# Fantastic youtube resource.



## Tank_Girl (Dec 26, 2011)

I've spent a good few hours just absorbing this man's awesome gardening wisdom.

He has over 180 youtube videos and each and every one of them *that I have watched so far* has been jammed packed with fantastic advice.

I rather spend my time watching this than the garbage on the TV.


----------



## RevWC (Mar 28, 2011)

Very smart guy! Love it! Thanks! God is shinning!


----------



## Tank_Girl (Dec 26, 2011)

Thank you!

The man has an uncommon amount of common sense.

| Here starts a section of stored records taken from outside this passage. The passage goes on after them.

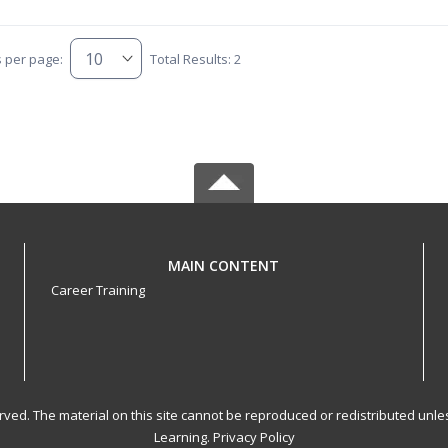
s per page:
Total Results: 2
MAIN CONTENT
Career Training
served. The material on this site cannot be reproduced or redistributed un
Learning.
Privacy Policy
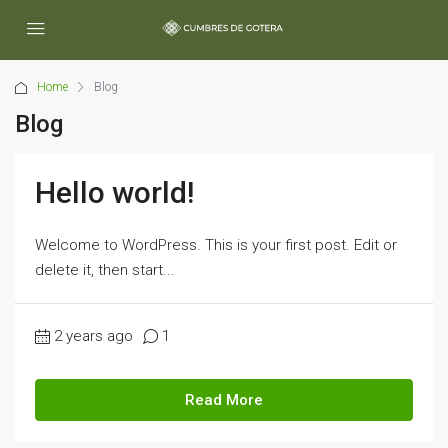
Home
Blog
Blog
Hello world!
Welcome to WordPress. This is your first post. Edit or
delete it, then start...
2 years ago
1
Read More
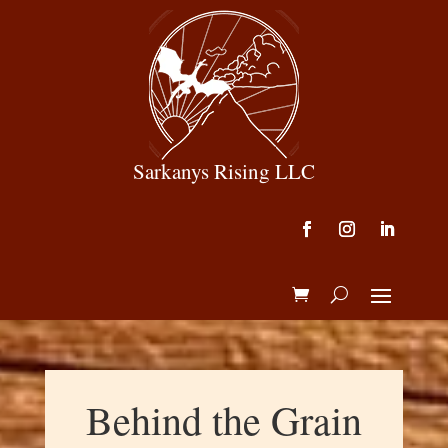
Sarkanys Rising LLC
Behind the Grain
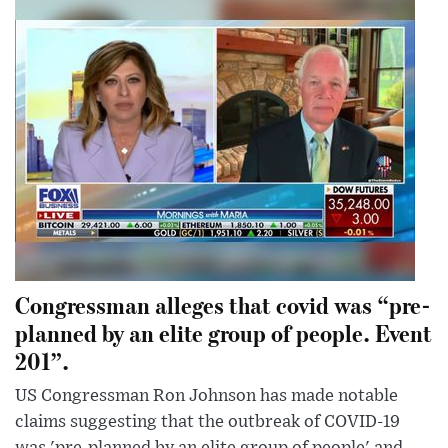
Congressman alleges that covid was “pre-
planned by an elite group of people. Event
201”.
US Congressman Ron Johnson has made notable
claims suggesting that the outbreak of COVID-19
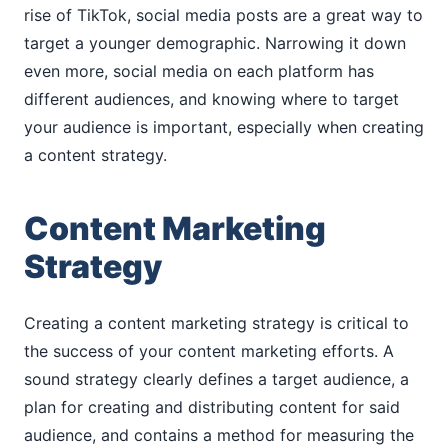
rise of TikTok, social media posts are a great way to
target a younger demographic. Narrowing it down
even more, social media on each platform has
different audiences, and knowing where to target
your audience is important, especially when creating
a content strategy.
Content Marketing
Strategy
Creating a content marketing strategy is critical to
the success of your content marketing efforts. A
sound strategy clearly defines a target audience, a
plan for creating and distributing content for said
audience, and contains a method for measuring the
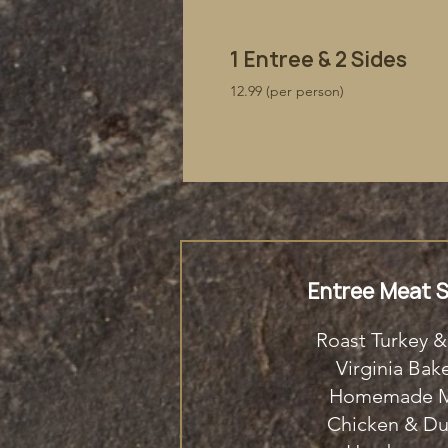
​1 Entree & 2 Sides
12.99 (per person)
Entree Meat S
Roast Turkey &
Virginia Ba
Homemade M
Chicken & D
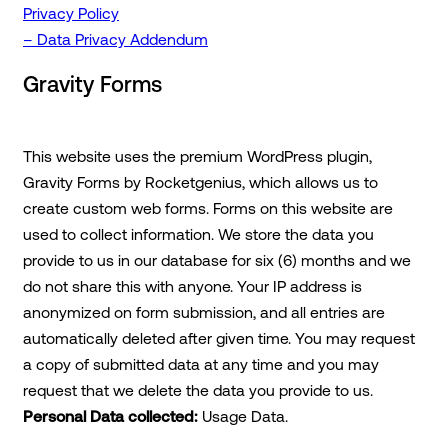
Privacy Policy
– Data Privacy Addendum
Gravity Forms
This website uses the premium WordPress plugin,
Gravity Forms by Rocketgenius, which allows us to
create custom web forms. Forms on this website are
used to collect information. We store the data you
provide to us in our database for six (6) months and we
do not share this with anyone. Your IP address is
anonymized on form submission, and all entries are
automatically deleted after given time. You may request
a copy of submitted data at any time and you may
request that we delete the data you provide to us.
Personal Data collected:
Usage Data.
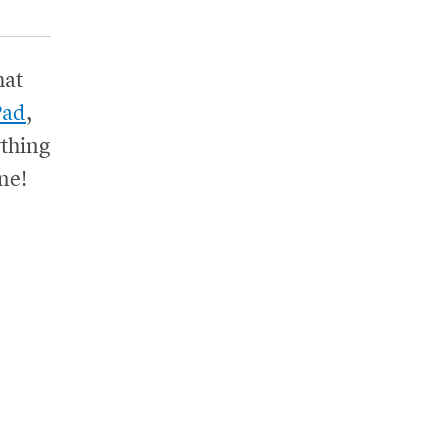
hat
Pad
,
thing
ne!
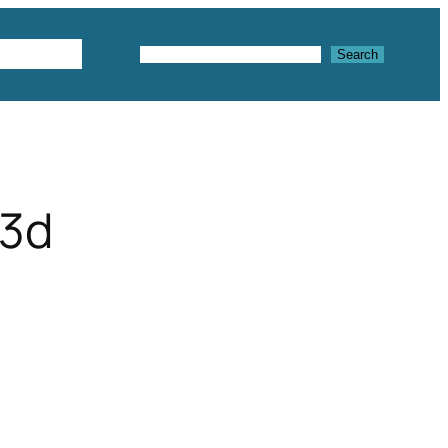
Textures
Search
Search
 3d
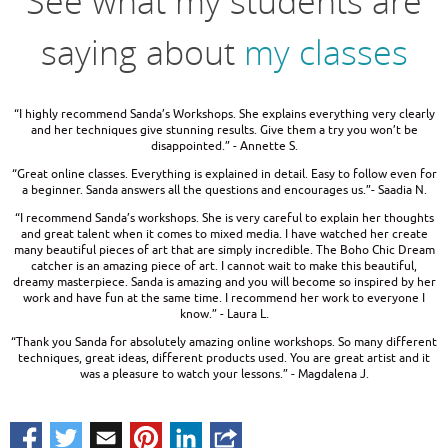
See what my students are
saying about
my classes
“I highly recommend Sanda’s Workshops. She explains everything very clearly
and her techniques give stunning results. Give them a try you won’t be
disappointed.” - Annette S.
“Great online classes. Everything is explained in detail. Easy to follow even for
a beginner. Sanda answers all the questions and encourages us.”- Saadia N.
“I recommend Sanda’s workshops. She is very careful to explain her thoughts
and great talent when it comes to mixed media. I have watched her create
many beautiful pieces of art that are simply incredible. The Boho Chic Dream
catcher is an amazing piece of art. I cannot wait to make this beautiful,
dreamy masterpiece. Sanda is amazing and you will become so inspired by her
work and have fun at the same time. I recommend her work to everyone I
know.” - Laura L.
“Thank you Sanda for absolutely amazing online workshops. So many different
techniques, great ideas, different products used. You are great artist and it
was a pleasure to watch your lessons.” - Magdalena J.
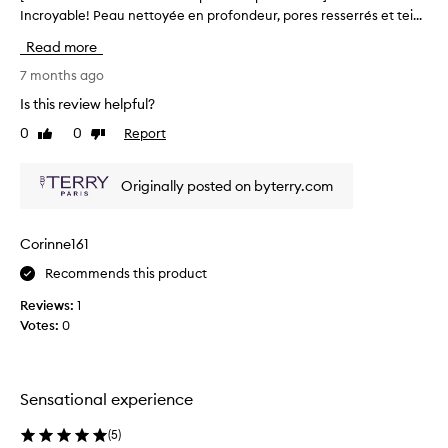
r
Incroyable! Peau nettoyée en profondeur, pores resserrés et tei...
T
i
h
Read more
t
i
s
s
7 months ago
l
r
u
Is this review helpful?
e
x
0
0
Report
Like
Dislike
v
u
review
review
r
i
i
e
Originally posted on byterry.com
o
w
u
w
s
a
Corinne161
t
s
e
Recommends this product
c
x
o
t
Reviews:
1
l
u
Votes:
0
r
l
e
e
,
c
u
t
Sensational experience
n
e
i
d
(
5
)
q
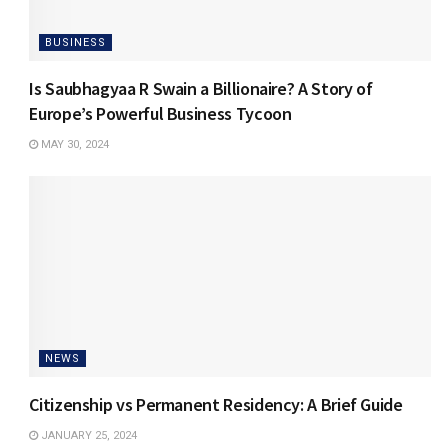
BUSINESS
Is Saubhagyaa R Swain a Billionaire? A Story of
Europe’s Powerful Business Tycoon
MAY 30, 2024
NEWS
Citizenship vs Permanent Residency: A Brief Guide
JANUARY 25, 2024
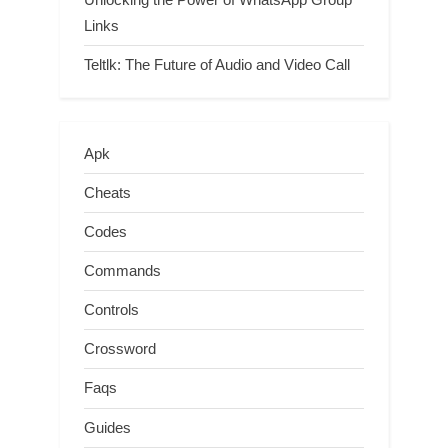
Links
Teltlk: The Future of Audio and Video Call
Apk
Cheats
Codes
Commands
Controls
Crossword
Faqs
Guides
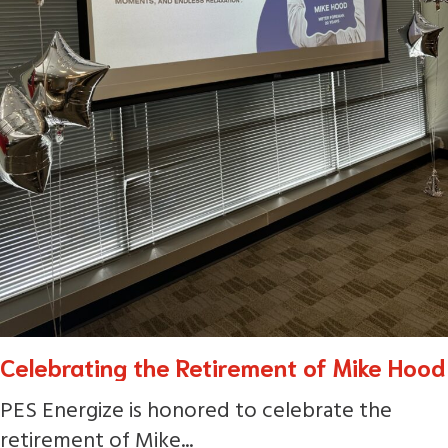
Celebrating the Retirement of Mike Hood
PES Energize is honored to celebrate the
retirement of Mike...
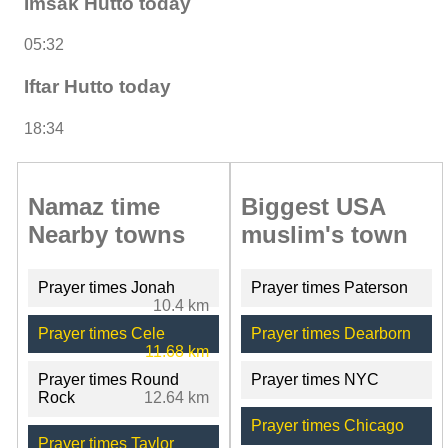
Imsak Hutto today
05:32
Iftar Hutto today
18:34
Namaz time
Biggest USA
Nearby towns
muslim's town
Prayer times Jonah
Prayer times Paterson
10.4 km
Prayer times Cele
Prayer times Dearborn
11.68 km
Prayer times Round
Prayer times NYC
Rock
12.64 km
Prayer times Chicago
Prayer times Taylor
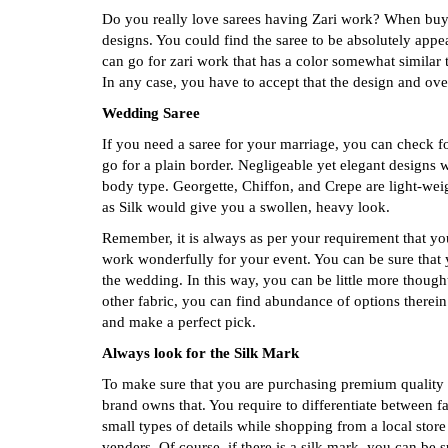
Do you really love sarees having Zari work? When buyin
designs. You could find the saree to be absolutely app
can go for zari work that has a color somewhat similar t
In any case, you have to accept that the design and over
Wedding Saree
If you need a saree for your marriage, you can check fo
go for a plain border. Negligeable yet elegant designs 
body type. Georgette, Chiffon, and Crepe are light-weig
as Silk would give you a swollen, heavy look.
Remember, it is always as per your requirement that you
work wonderfully for your event. You can be sure that 
the wedding. In this way, you can be little more though
other fabric, you can find abundance of options therei
and make a perfect pick.
Always look for the Silk Mark
To make sure that you are purchasing premium quality S
brand owns that. You require to differentiate between 
small types of details while shopping from a local stor
venders. Of course, if there is a silk mark, you can be su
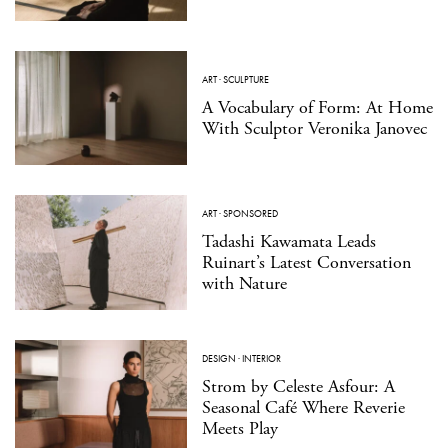
ART
·
SCULPTURE
A Vocabulary of Form: At Home
With Sculptor Veronika Janovec
ART
·
SPONSORED
Tadashi Kawamata Leads
Ruinart’s Latest Conversation
with Nature
DESIGN
·
INTERIOR
Strom by Celeste Asfour: A
Seasonal Café Where Reverie
Meets Play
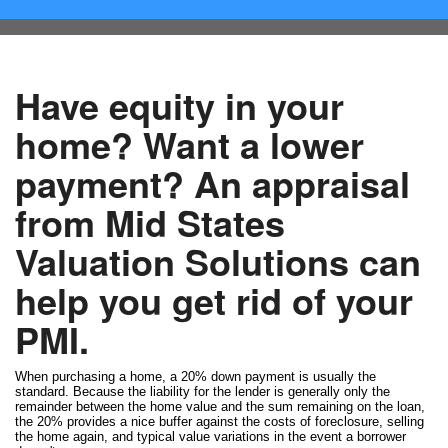
Have equity in your
home? Want a lower
payment? An appraisal
from Mid States
Valuation Solutions can
help you get rid of your
PMI.
When purchasing a home, a 20% down payment is usually the
standard. Because the liability for the lender is generally only the
remainder between the home value and the sum remaining on the loan,
the 20% provides a nice buffer against the costs of foreclosure, selling
the home again, and typical value variations in the event a borrower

In a lot of ways he reminds me of our very own Davearm.


----------



## CrackbottomLouis (May 20, 2012)

I like that guy. Thanks for the post.


----------



## crabapple (Jan 1, 2012)

This reminds me of my dad.
He always looked out for the single Moms in the church.
So of the older ladies who could not get down in the garden to weed or pick.
We would take them vegetables, when we went to church.
My father laid his corn by & mount the soil.
I use raised beds & organic garden, if thing go bad we will not have 5-10-10 to use, so I am trying to get the garden ready for no store bought stuff.
Some of the tomatoes were staked, but most laid on straw.
He had tons of beans, one year he planted an acre of okra!:scratch


----------